Verified by Psychology Today

Motivation

The Ambition to Be Ourselves

We have nothing to prove and never did. We have only now and ever to live.

A few years ago, my husband and I took our then 3-year-old son to a wedding. It was a casual affair, and Lucas worked on a drawing while people gathered. A young man passed by, admiring his creation and focus, and asked him what he wanted to be when he grew up.

Lucas, saying nothing, continued to sketch.

“That’s really very good. Clearly, you’re an artist.”

“No, I’m not.”

“Sure you are! Look at how beautiful that is. Maybe that’s what you’ll be when you get older?”

Again, silence.

The man turned to us, with a look on his face suggesting concern about our son’s apparent lack of self-esteem. He seemed poised to speak again when Lucas put down his pencil, looked right at him, and said: “I’m not an artist. I’m Lucas.”

* * *

A couple of weeks ago, our son—now almost 7—was chatting with his grandmother about Elon Musk and SpaceX’s recent launch of its Dragon spacecraft to the International Space Station. Hearing his excitement, my mother-in-law said, “Maybe you’ll want to be an astronaut when you grow up?”

“No, I just want to be me.”

* * *

My husband and I used to try to imagine what our son would eventually look like, which, as every parent knows, is an impossible task. Yet going through his baby pictures now, it seems obvious that Lucas has always been becoming who he is today.

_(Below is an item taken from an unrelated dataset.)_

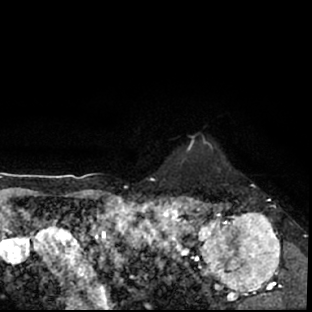
Breast MRI (dynamic contrast-enhanced), one axial slice; slice 64 of 78 in the series (ordered by position); cropped to one breast; dynamic contrast-enhanced series, time point 2 of 7 at this slice position (early post-contrast); 1.5 T; TE 3 ms, TR 6.3 ms; 2.4 mm slice thickness; 312 × 312 image matrix, field of view 171 × 171 mm. Female patient.
Structures marked on this image (semi-automatically segmented with operator editing):
- enhancing-tissue mask used for the functional tumour volume (all voxels passing the contrast-enhancement thresholds inside the analysis volume; usually the tumour): bounding box [x1, y1, x2, y2] px = [178, 196, 297, 309]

This is true beyond his appearance. Lucas really is, and has always been, content to be himself. He does many things and enjoys many things. He’s curious and cares about many things. Yet always as himself… complete just as he is, extending into the world as a matter of interest and choice.

As someone who, from a very early age, always felt that I had something to prove—something I needed to become and be in order to be OK—observing my son has been an eye-opening experience. It never occurred to me back then that I was enough as I was, and it took me many years to extricate myself from a Self I’d created for validation, praise, and a sense of worth.

How refreshing that Lucas may be spared some of that. That he seems to have tapped into a crucial piece of life’s wisdom so early in his own: that we have nothing to prove and never did. That we have only, in this and every moment, to live.

How wonderful, too, as parents, that John and I have been taught by our son not to intentionally or otherwise turn his pleasure into pressure.

* * *

Recently, Lucas and I went for a walk after three days of rain. He was so excited to bring along his beloved camera to document the world waking up to a dry dawn.

Jennifer Hamady
Source: Jennifer Hamady

As we neared home, he stopped to show me a picture of a cardinal he was particularly proud of. It was an extraordinary shot, and before I thought about it, I heard myself say: “Lucas, you really are a wonderful photographer.”

And then, a beat later: “Actually, you’re a wonderful Lucas… and you take really beautiful pictures.”

He smiled, put his camera in his pocket, and took my hand. And we walked home, both feeling warm in the morning sun, in being together, and in being ourselves.